- [ЗАДАНИЯ]:
1) Почему, судя по отрывку, пруд с другой стороны монастыря внушал детям страх? Ответьте в одном–трёх предложениях.
2) Выведите без изменений фрагмент отрывка от слов «Этот дом недалеко» до слов «на Москву-реку купаться.» включительно.

- [ИЗБРАННЫЙ ОТРЫВОК]:
---

Этот дом недалеко от Академии Фрунзе (где работал мой отец) стоит и до сих пор. В каждом подъезде была своя компания ребят, чужаков на свою территорию не пускали, но все вместе, не сговариваясь, мы ходили летом на Москву-реку купаться.
Надо было пройти железнодорожный мост и попасть на Воробьевы горы или просто на Воробьевку. С обеих сторон моста - тогда важного стратегического объекта, стояли часовые в длинных шинелях и с ружьями. Мы побаивались этих неулыбчивых стражей и старались всегда быстро промчаться мимо. Сбросив немудреную одежонку, мы с гиканьем прыгали с берегов Воробьевки в реку, а потом все вместе усаживались на траве, разложив принесенные яства: куски хлеба ( когда уже отменили карточки), зеленый лук, воблу и, конечно, куски вкусного жмыха: спрессованная в брикеты шелуха от семечек. Но до прохода по мосту было у нас, малышей, еще одно страшное место: стены Новодевичьего монастыря. Вдоль старых, разбитых каменных стен стояли, сидели и даже лежали нищие, калеки, инвалиды войны, цыгане, изможденные худые женщины неопределенного возраста с младенцами на руках. Вокруг шныряли цыганята, тоже выпрашивая копеечку.
Пока бежишь мимо стен, тебя сопровождает звон от монет, лежащих в оловянных кружках нищих. Часто кружкой для сбора милостыни служила большая золотисто-желтая гильза. Заросший и грязный пруд с другой стороны монастыря вдоль нашего пути к реке, тоже внушал страх, тем более что мы не раз слышали жуткие рассказы про утопленников, всплывающих со дна этого пруда. У каждого подъезда был свой двор и свой газон, на котором ничего, кроме сорной травы и одуванчиков, не росло, но где неизменно торчал столбик с железной табличкой, на которой едва виднелась давно выскребленная надпись : «По газонам не ходить!» Осенью мы сбивали этот столбик и валились на землю, пахнущую высохшей травой, теплым асфальтом и почему-то, как мне казалось, арбузами. А может быть, запах доходил сюда, во двор, от Усачесвского рынка, где в сентябре появлялись эти астраханские ягоды. Дворовых игр было, конечно, меньше, чем сейчас компьютерных, но и до сих пор мне кажется, что они были намного интересней. Перечислю лишь некоторые: «кольцо-мальцо, выйди на крыльцо», «колдунчики», «казаки- разбойники», «чижик», «ножички», «бояре», не говоря уже о прятках и салках.

---

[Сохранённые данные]
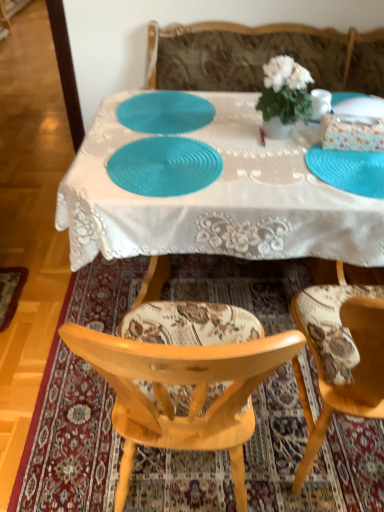
This screenshot has width=384, height=512. I want to click on free space below blue rubber placemat at lower right, the 3th plate from the left (from a real-world perspective), so click(353, 169).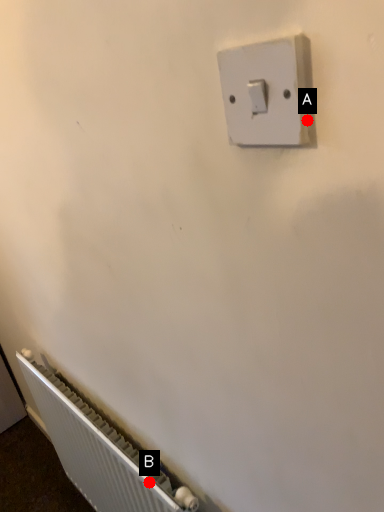
Question: Two points are circled on the image, labeled by A and B beside each circle. Which point is closer to the camera?

Choices:
 (A) A is closer
 (B) B is closer

Answer: (A)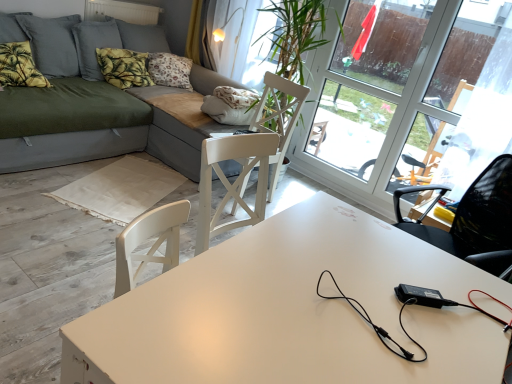
Measure the distance between yellow-green fabric pillow at upper left, the 1th pillow from the left, and camera.

yellow-green fabric pillow at upper left, the 1th pillow from the left, is 9.35 feet from camera.

Describe the element at coordinates (278, 118) in the screenshot. I see `white wood swivel chair at center` at that location.

Describe the element at coordinates (293, 311) in the screenshot. I see `white matte table at center` at that location.

The height and width of the screenshot is (384, 512). What do you see at coordinates (201, 34) in the screenshot?
I see `yellow fabric curtain at upper center` at bounding box center [201, 34].

Image resolution: width=512 pixels, height=384 pixels. Identify the location of yellow-green fabric pillow at upper left, the 1th pillow from the left. (19, 66).

Which object is further away from the camera, white wood swivel chair at center or white matte table at center?

white wood swivel chair at center is further away from the camera.

Does white wood swivel chair at center have a lesser height compared to white matte table at center?

No.

Based on the photo, is white wood swivel chair at center facing away from white matte table at center?

No, white wood swivel chair at center's orientation is not away from white matte table at center.

What's the angular difference between white wood swivel chair at center and white matte table at center's facing directions?

The angle between the facing direction of white wood swivel chair at center and the facing direction of white matte table at center is 82 degrees.

In the scene shown: Who is smaller, green leafy fabric pillow at upper left, placed as the first pillow when sorted from back to front, or matte gray couch at center?

green leafy fabric pillow at upper left, placed as the first pillow when sorted from back to front.

From a real-world perspective, is green leafy fabric pillow at upper left, placed as the first pillow when sorted from back to front, over matte gray couch at center?

Correct, in the physical world, green leafy fabric pillow at upper left, placed as the first pillow when sorted from back to front, is higher than matte gray couch at center.

How different are the orientations of green leafy fabric pillow at upper left, acting as the second pillow starting from the front, and matte gray couch at center in degrees?

The angle between the facing direction of green leafy fabric pillow at upper left, acting as the second pillow starting from the front, and the facing direction of matte gray couch at center is 4.48 degrees.

Is green leafy fabric pillow at upper left, the first pillow when ordered from right to left, not close to matte gray couch at center?

No, green leafy fabric pillow at upper left, the first pillow when ordered from right to left, is not far from matte gray couch at center.

From the image's perspective, between white matte table at center and yellow-green fabric pillow at upper left, which is counted as the 1th pillow, starting from the front, who is located below?

white matte table at center, from the image's perspective.

Is white matte table at center looking in the opposite direction of yellow-green fabric pillow at upper left, which is counted as the 1th pillow, starting from the front?

No, white matte table at center is not facing the opposite direction of yellow-green fabric pillow at upper left, which is counted as the 1th pillow, starting from the front.

From a real-world perspective, who is located lower, white matte table at center or yellow-green fabric pillow at upper left, the 1th pillow from the left?

In real-world perspective, white matte table at center is lower.

Which of these two, white matte table at center or yellow-green fabric pillow at upper left, positioned as the 2th pillow in right-to-left order, is bigger?

white matte table at center.

Is matte gray couch at center to the left or to the right of yellow fabric curtain at upper center in the image?

From the image, it's evident that matte gray couch at center is to the left of yellow fabric curtain at upper center.

Considering the positions of objects matte gray couch at center and yellow fabric curtain at upper center in the image provided, who is behind, matte gray couch at center or yellow fabric curtain at upper center?

yellow fabric curtain at upper center is more distant.

This screenshot has height=384, width=512. In order to click on curtain located on the right of matte gray couch at center in this screenshot , I will do `click(201, 34)`.

Based on the photo, is matte gray couch at center in front of or behind white matte table at center in the image?

In the image, matte gray couch at center appears behind white matte table at center.

Which is closer, (225, 164) or (350, 290)?

The point (350, 290) is closer.

This screenshot has width=512, height=384. Identify the location of studio couch lying behind the white matte table at center. (96, 127).

Who is smaller, matte gray couch at center or white matte table at center?

With smaller size is white matte table at center.

Between white matte table at center and green leafy fabric pillow at upper left, the first pillow when ordered from right to left, which one has more height?

With more height is white matte table at center.

The height and width of the screenshot is (384, 512). Find the location of `the 2nd pillow behind the white matte table at center`. the 2nd pillow behind the white matte table at center is located at coordinates pyautogui.click(x=123, y=67).

Can you confirm if white matte table at center is smaller than green leafy fabric pillow at upper left, placed as the first pillow when sorted from back to front?

Incorrect, white matte table at center is not smaller in size than green leafy fabric pillow at upper left, placed as the first pillow when sorted from back to front.

Is point (247, 318) positioned in front of point (153, 83)?

Yes, it is.

Which is correct: transparent glass window at upper right is inside yellow fabric curtain at upper center, or outside of it?

transparent glass window at upper right is not enclosed by yellow fabric curtain at upper center.

Who is smaller, transparent glass window at upper right or yellow fabric curtain at upper center?

With smaller size is yellow fabric curtain at upper center.

Is transparent glass window at upper right wider or thinner than yellow fabric curtain at upper center?

Clearly, transparent glass window at upper right has less width compared to yellow fabric curtain at upper center.

The width and height of the screenshot is (512, 384). I want to click on curtain to the left of transparent glass window at upper right, so click(x=201, y=34).

Find the location of `table below the white wood swivel chair at center (from a real-world perspective)`. table below the white wood swivel chair at center (from a real-world perspective) is located at coordinates (293, 311).

Find the location of `studio couch that is below the green leafy fabric pillow at upper left, which is the second pillow from left to right (from the image's perspective)`. studio couch that is below the green leafy fabric pillow at upper left, which is the second pillow from left to right (from the image's perspective) is located at coordinates (96, 127).

Looking at the image, which one is located closer to transparent glass window at upper right, white wood swivel chair at center or yellow-green fabric pillow at upper left, the 1th pillow from the left?

Among the two, white wood swivel chair at center is located nearer to transparent glass window at upper right.

Which object lies further to the anchor point green leafy fabric pillow at upper left, which is the second pillow from left to right, yellow fabric curtain at upper center or white matte table at center?

white matte table at center is further to green leafy fabric pillow at upper left, which is the second pillow from left to right.

In the scene shown: From the image, which object appears to be farther from green leafy fabric pillow at upper left, acting as the second pillow starting from the front, matte gray couch at center or white wood swivel chair at center?

white wood swivel chair at center.

Considering their positions, is yellow-green fabric pillow at upper left, which is counted as the 1th pillow, starting from the front, positioned further to matte gray couch at center than transparent glass window at upper right?

transparent glass window at upper right is further to matte gray couch at center.

Looking at the image, which one is located further to transparent glass window at upper right, matte gray couch at center or white matte table at center?

white matte table at center.

In the scene shown: Looking at the image, which one is located further to transparent glass window at upper right, white wood swivel chair at center or green leafy fabric pillow at upper left, acting as the second pillow starting from the front?

green leafy fabric pillow at upper left, acting as the second pillow starting from the front, is positioned further to the anchor transparent glass window at upper right.

Looking at the image, which one is located further to white wood swivel chair at center, yellow fabric curtain at upper center or yellow-green fabric pillow at upper left, positioned as the 2th pillow in right-to-left order?

The object further to white wood swivel chair at center is yellow-green fabric pillow at upper left, positioned as the 2th pillow in right-to-left order.

Estimate the real-world distances between objects in this image. Which object is further from transparent glass window at upper right, white matte table at center or white wood swivel chair at center?

white matte table at center.

Find the location of a particular element. Image resolution: width=512 pixels, height=384 pixels. swivel chair between green leafy fabric pillow at upper left, the first pillow when ordered from right to left, and transparent glass window at upper right, in the horizontal direction is located at coordinates (278, 118).

Where is `studio couch located between white matte table at center and white wood swivel chair at center in the depth direction`? The height and width of the screenshot is (384, 512). studio couch located between white matte table at center and white wood swivel chair at center in the depth direction is located at coordinates (96, 127).

Where is `studio couch between white matte table at center and transparent glass window at upper right along the z-axis`? The image size is (512, 384). studio couch between white matte table at center and transparent glass window at upper right along the z-axis is located at coordinates (96, 127).

I want to click on window between white matte table at center and green leafy fabric pillow at upper left, placed as the first pillow when sorted from back to front, from front to back, so click(410, 98).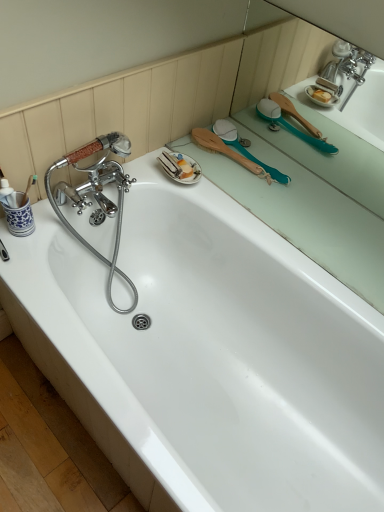
This screenshot has width=384, height=512. Describe the element at coordinates (279, 60) in the screenshot. I see `green rubber brush at upper right, the 2th mirror from the bottom` at that location.

At what (x,y) coordinates should I click in order to perform the action: click on teal rubber brush at upper right, the first mirror ordered from the bottom. Please return your answer as a coordinate pair (x, y). Looking at the image, I should click on (306, 166).

This screenshot has height=512, width=384. What do you see at coordinates (207, 355) in the screenshot? I see `white glossy bathtub at upper center` at bounding box center [207, 355].

Find the location of a particular element. This screenshot has width=384, height=512. green rubber brush at upper right, the 1th mirror from the top is located at coordinates (279, 60).

From the image's perspective, is teal rubber brush at upper right, the first mirror ordered from the bottom, beneath wooden-brushed teal brush at upper right?

Yes, from the image's perspective, teal rubber brush at upper right, the first mirror ordered from the bottom, is below wooden-brushed teal brush at upper right.

Would you say teal rubber brush at upper right, the first mirror ordered from the bottom, is outside wooden-brushed teal brush at upper right?

That's correct, teal rubber brush at upper right, the first mirror ordered from the bottom, is outside of wooden-brushed teal brush at upper right.

Considering the relative sizes of teal rubber brush at upper right, the second mirror in the top-to-bottom sequence, and wooden-brushed teal brush at upper right in the image provided, is teal rubber brush at upper right, the second mirror in the top-to-bottom sequence, taller than wooden-brushed teal brush at upper right?

No.

Which object is thinner, teal rubber brush at upper right, the second mirror in the top-to-bottom sequence, or wooden-brushed teal brush at upper right?

teal rubber brush at upper right, the second mirror in the top-to-bottom sequence, is thinner.

Between white glossy bathtub at upper center and teal rubber brush at upper right, the second mirror in the top-to-bottom sequence, which one has larger width?

white glossy bathtub at upper center.

This screenshot has width=384, height=512. What are the coordinates of `bathtub that is in front of the teal rubber brush at upper right, the second mirror in the top-to-bottom sequence` in the screenshot? It's located at (207, 355).

How different are the orientations of white glossy bathtub at upper center and teal rubber brush at upper right, the first mirror ordered from the bottom, in degrees?

0.117 degrees separate the facing orientations of white glossy bathtub at upper center and teal rubber brush at upper right, the first mirror ordered from the bottom.

Considering the positions of point (261, 410) and point (370, 302), is point (261, 410) closer or farther from the camera than point (370, 302)?

Point (261, 410).

How much distance is there between white glossy bathtub at upper center and green rubber brush at upper right, the 1th mirror from the top?

white glossy bathtub at upper center is 27.06 inches from green rubber brush at upper right, the 1th mirror from the top.

This screenshot has width=384, height=512. Identify the location of mirror that is the 2nd object to the right of the white glossy bathtub at upper center, starting at the anchor. point(279,60).

Between white glossy bathtub at upper center and green rubber brush at upper right, the 1th mirror from the top, which one appears on the right side from the viewer's perspective?

green rubber brush at upper right, the 1th mirror from the top.

Which object is further away from the camera taking this photo, white glossy bathtub at upper center or green rubber brush at upper right, the 2th mirror from the bottom?

green rubber brush at upper right, the 2th mirror from the bottom, is behind.

From a real-world perspective, which is physically below, wooden-brushed teal brush at upper right or white glossy bathtub at upper center?

white glossy bathtub at upper center, from a real-world perspective.

Does wooden-brushed teal brush at upper right lie behind white glossy bathtub at upper center?

Yes, it is.

Between wooden-brushed teal brush at upper right and white glossy bathtub at upper center, which one appears on the left side from the viewer's perspective?

From the viewer's perspective, white glossy bathtub at upper center appears more on the left side.

From the image's perspective, is wooden-brushed teal brush at upper right below white glossy bathtub at upper center?

No.

Which object is more forward, white glossy bathtub at upper center or wooden-brushed teal brush at upper right?

white glossy bathtub at upper center is in front.

Which is less distant, (139, 368) or (209, 141)?

The point (139, 368) is more forward.

Based on the photo, how distant is white glossy bathtub at upper center from wooden-brushed teal brush at upper right?

A distance of 23.07 inches exists between white glossy bathtub at upper center and wooden-brushed teal brush at upper right.

From the picture: Is white glossy bathtub at upper center far away from wooden-brushed teal brush at upper right?

white glossy bathtub at upper center is near wooden-brushed teal brush at upper right, not far away.

Is green rubber brush at upper right, the 1th mirror from the top, taller than teal rubber brush at upper right, the second mirror in the top-to-bottom sequence?

Indeed, green rubber brush at upper right, the 1th mirror from the top, has a greater height compared to teal rubber brush at upper right, the second mirror in the top-to-bottom sequence.

Would you say green rubber brush at upper right, the 2th mirror from the bottom, is inside or outside teal rubber brush at upper right, the first mirror ordered from the bottom?

green rubber brush at upper right, the 2th mirror from the bottom, exists outside the volume of teal rubber brush at upper right, the first mirror ordered from the bottom.

Image resolution: width=384 pixels, height=512 pixels. Identify the location of mirror on the left of green rubber brush at upper right, the 2th mirror from the bottom. (306, 166).

I want to click on the 2nd mirror counting from the right of the white glossy bathtub at upper center, so click(x=279, y=60).

In the image, is green rubber brush at upper right, the 2th mirror from the bottom, positioned in front of or behind white glossy bathtub at upper center?

Visually, green rubber brush at upper right, the 2th mirror from the bottom, is located behind white glossy bathtub at upper center.

What's the angular difference between green rubber brush at upper right, the 2th mirror from the bottom, and white glossy bathtub at upper center's facing directions?

The angular difference between green rubber brush at upper right, the 2th mirror from the bottom, and white glossy bathtub at upper center is 0.785 degrees.

This screenshot has width=384, height=512. Find the location of `brush above the teal rubber brush at upper right, the second mirror in the top-to-bottom sequence (from the image's perspective)`. brush above the teal rubber brush at upper right, the second mirror in the top-to-bottom sequence (from the image's perspective) is located at coordinates (227, 152).

Find the location of `bathtub that is under the teal rubber brush at upper right, the second mirror in the top-to-bottom sequence (from a real-world perspective)`. bathtub that is under the teal rubber brush at upper right, the second mirror in the top-to-bottom sequence (from a real-world perspective) is located at coordinates (207, 355).

Considering their positions, is green rubber brush at upper right, the 2th mirror from the bottom, positioned further to teal rubber brush at upper right, the first mirror ordered from the bottom, than wooden-brushed teal brush at upper right?

Based on the image, wooden-brushed teal brush at upper right appears to be further to teal rubber brush at upper right, the first mirror ordered from the bottom.

Considering their positions, is wooden-brushed teal brush at upper right positioned closer to green rubber brush at upper right, the 2th mirror from the bottom, than teal rubber brush at upper right, the second mirror in the top-to-bottom sequence?

Based on the image, teal rubber brush at upper right, the second mirror in the top-to-bottom sequence, appears to be nearer to green rubber brush at upper right, the 2th mirror from the bottom.

Consider the image. Considering their positions, is teal rubber brush at upper right, the second mirror in the top-to-bottom sequence, positioned closer to green rubber brush at upper right, the 2th mirror from the bottom, than white glossy bathtub at upper center?

teal rubber brush at upper right, the second mirror in the top-to-bottom sequence, is closer to green rubber brush at upper right, the 2th mirror from the bottom.

From the image, which object appears to be nearer to wooden-brushed teal brush at upper right, white glossy bathtub at upper center or green rubber brush at upper right, the 2th mirror from the bottom?

green rubber brush at upper right, the 2th mirror from the bottom, is positioned closer to the anchor wooden-brushed teal brush at upper right.

Looking at the image, which one is located further to teal rubber brush at upper right, the second mirror in the top-to-bottom sequence, wooden-brushed teal brush at upper right or green rubber brush at upper right, the 1th mirror from the top?

wooden-brushed teal brush at upper right is further to teal rubber brush at upper right, the second mirror in the top-to-bottom sequence.

Estimate the real-world distances between objects in this image. Which object is further from green rubber brush at upper right, the 1th mirror from the top, wooden-brushed teal brush at upper right or white glossy bathtub at upper center?

The object further to green rubber brush at upper right, the 1th mirror from the top, is white glossy bathtub at upper center.

Looking at this image, based on their spatial positions, is white glossy bathtub at upper center or teal rubber brush at upper right, the first mirror ordered from the bottom, further from wooden-brushed teal brush at upper right?

white glossy bathtub at upper center.

Based on their spatial positions, is white glossy bathtub at upper center or wooden-brushed teal brush at upper right further from green rubber brush at upper right, the 2th mirror from the bottom?

white glossy bathtub at upper center.

The width and height of the screenshot is (384, 512). Identify the location of brush between green rubber brush at upper right, the 2th mirror from the bottom, and white glossy bathtub at upper center vertically. (227, 152).

The height and width of the screenshot is (512, 384). What are the coordinates of `mirror between green rubber brush at upper right, the 1th mirror from the top, and white glossy bathtub at upper center, in the vertical direction` in the screenshot? It's located at (306, 166).

This screenshot has height=512, width=384. Identify the location of mirror between green rubber brush at upper right, the 2th mirror from the bottom, and wooden-brushed teal brush at upper right, along the z-axis. (306, 166).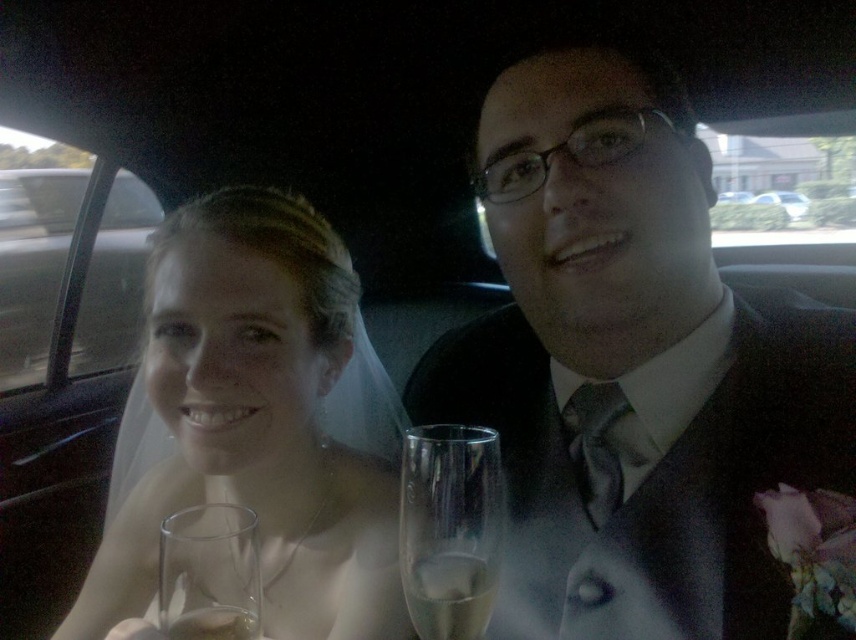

---

- [ОТВЕТЫ НА ЗАДАНИЯ]:
1) Пруд был заросшим и грязным. Страх усиливало то, что дети не раз слышали жуткие рассказы про утопленников, всплывающих со дна этого пруда.

2)
Этот дом недалеко от Академии Фрунзе (где работал мой отец) стоит и до сих пор. В каждом подъезде была своя компания ребят, чужаков на свою территорию не пускали, но все вместе, не сговариваясь, мы ходили летом на Москву-реку купаться.